And where do they hide? In a place "where they can feel pressure on their back." This according to the Terminex man. Like those bed-in-a-drawer stops in Japanese airports. It's as though you liked to sleep under the sofa, or in the overhead compartment in an airplane, or if you had the capacity to get in the crawl space behind the books in your bookshelf.


As an aside, this is from "Cecil's Storehouse of Human Knowledge," written in 1983, in answer to the question, what's the best way to kill cockroaches?

Calm yourself and pay attention to your Uncle Cecil. There are two proven approaches to dealing with la cucaracha: (1) borax, and (2) arson. Assuming your landlord objects to the latter line of attack, hie yourself down to the basement and mix up the following recipe: 4 parts borax, 2 parts flour, and 1 part cocoa powder.

Now, you may regard borax as "pansy-ass," but that's because you're young and ignorant and haven't yet grasped the subtleties of Total Insect Warfare, which requires fanatical dedication. You must mix up oodles of this stuff and apply it with the enthusiasm of Robert S. McNamara dumping Agent Orange on the Mekong Delta. Pour it in a continuous line along the walls. Put an extra dose under sinks and around kitchen cabinets. Hell, fill your damned house to a depth of one foot with the stuff. The little bastards will die piteously, I promise.

Incidentally, should you also be happen to be troubled by rats, I have here an ingenious formula for inducing rat death: Mix equal parts cement and flour. Place a pan of this powder out next to a pan of water. The rats eat the cement, then they drink the water, and by the next morning their bowels have turned to concrete. Sadistic, eh? I knew you'd love it.



We tried all that. Maybe it works. Not clear. Or else simply soapy water in a plastic spray bottle, envelop them in dish soap and they die right before you, suffocated, but you have to clean up, otherwise, night of the living dead, they revive, pick themselves up out of the drear and zombie back to the survival at hand. But yesterday the Terminex man arrived; an Irishman no less, the Terminating Angel; Sir-X-terminator, or simply Charon, the ferryman, coming for his vermin passengers.... And that is the best word to describe them: vermin — as difficult as that word is to use. Even now. When I grew up "vermin" was like "The Holocaust"; it had only one context, Jewish extermination. The word was out of bounds. If you used it in any context other than this particular historical one there was the suggestion, and the feeling just by saying it, that you were being anti-semitic.

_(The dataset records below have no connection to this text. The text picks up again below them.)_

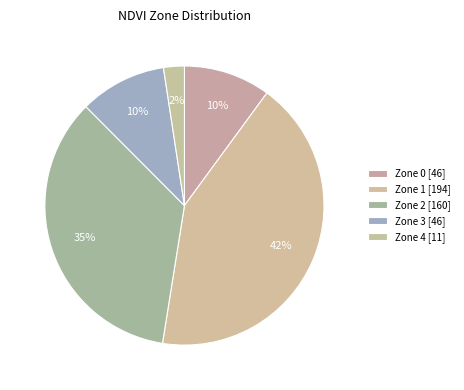

What is the ratio of the value at Zone 4 to the value at Zone 3?

0.2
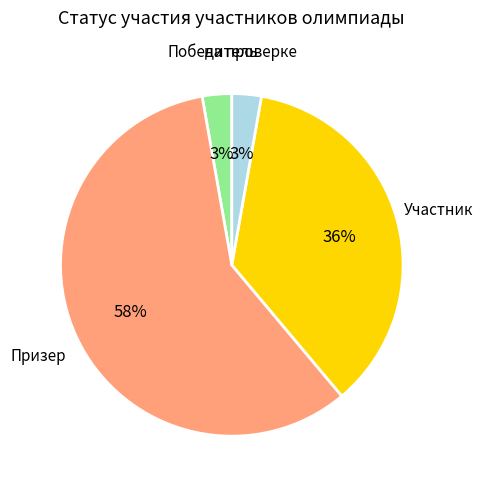

Which category has the biggest portion of the pie?

Призер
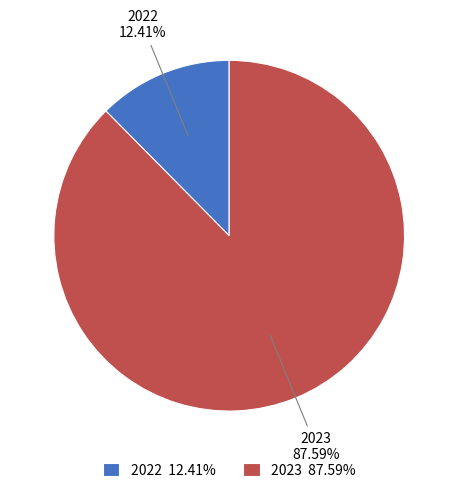

To the nearest percent, what is the difference between the largest and smallest slice percentages?

75%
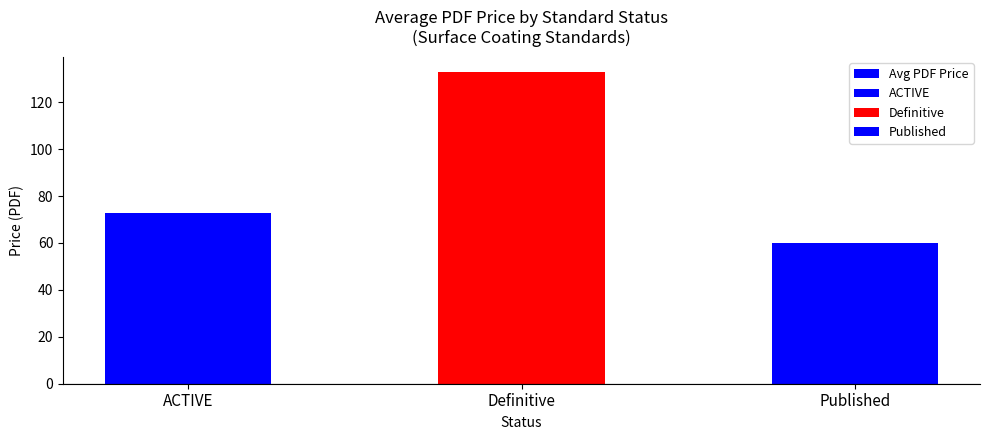

Reading left to right, extract all data points from this chart.

ACTIVE=72.8	Definitive=132.7	Published=60.0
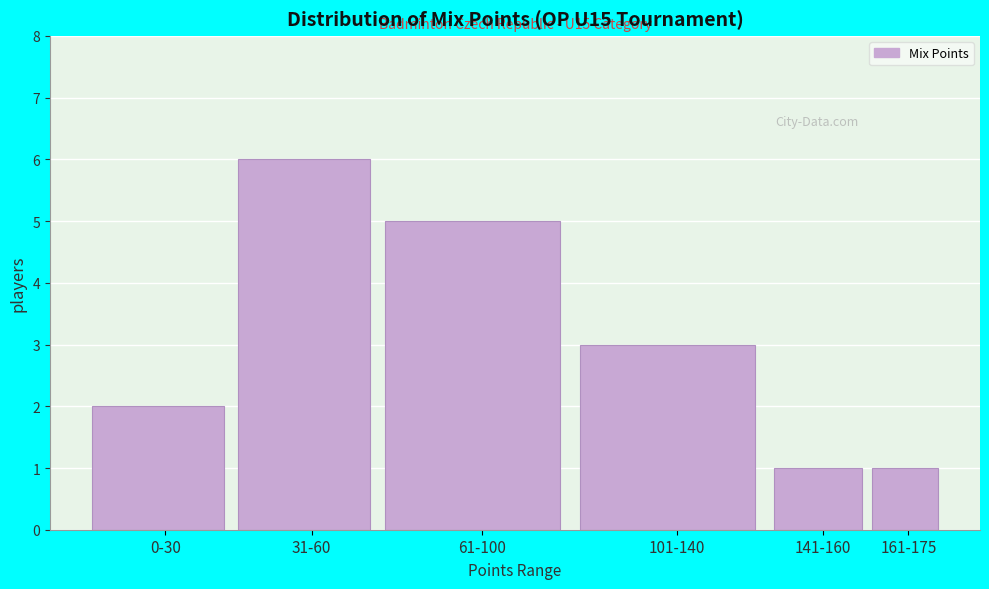

Reading left to right, transcribe all the data shown in this chart.

2	6	5	3	1	1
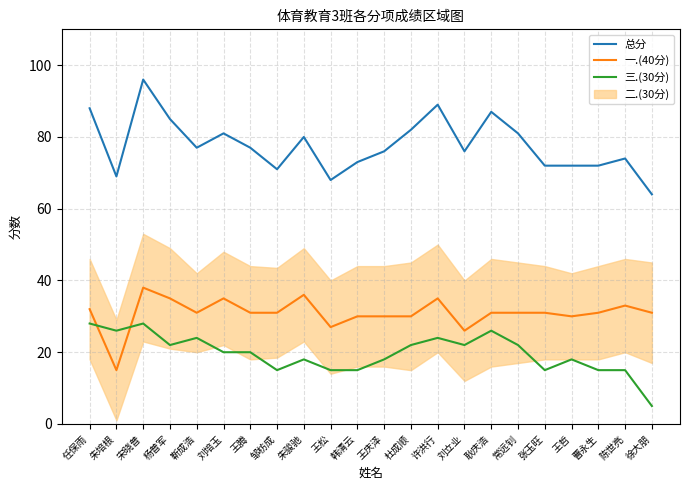

True or false: 一.(40分) has a value of 20 at 刘培玉.

False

Nevertheless, lately in my doldrum — when I turn on the midnight kitchen light and there they are, a dozen in all sizes, as though caught in some pornography, Satanic insect-baby abuse, suddenly six legs to the wind, running for any corner or shadow — that's when the word rings true. Even the sound of it is precise and evocative. Vermin. Something underneath, subterranean, but versatile, a smoothly adaptive thing like vermouth. Vermin. Verminesque. Verminating. Vermined! As though the despicable nature of roaches is below mentioning, at the root's end of evil — and incidentally we're including rats but not foxes or birds, although they're vermin.... As though the despicable nature of these creatures is boundless, beyond God or His understanding — and they don't care, they don't know, it's not efficient to worry, only to survive, so they're always on the move. Don't you marvel at the roach reich's ability to direct droids to find sustenance in shit, rot and grease; even the detritus you'd find in a dust breeze: body parts, fecal and pusicles. They are the filthiest of filthy, not to mention eating the glue that holds books together, undoing civilization, itself.

They've drawn me completely into their little 'talk shows'. That's where it's at. I think of little else. And now all the analogies and metaphors are merging. I don't know what's right or wrong. And it's so subtle, but also insistent, insatiable. I don't go into the kitchen anymore, ever, without having to confront their existence, without having to arm myself, to get set to kill. Anybody that knows about this, knows it's total war. Late at night I've been conceiving of an autobiogaphy. The title is "Call Me Gregor Samsa".

2 comments:

Anjuli said...

Read both part one and part two- cockroaches- they are pesky! You would do well to change your counter top to white instead of black :)...definitely will make it easier to identify your enemy.

I haven't noticed any here in the North West- maybe it is just where I'm living that is cockroach free. Strange how we so easily adapt to changes in our environment.

Bob J said...

This is really funny. You write a great story. Had me laughing at your images, your take on things. I'm going to show it to my wife in the morning. She has had her fair share of runins with these vermin. Used to call them Vermints, since she was in Vermont during this time. Well done.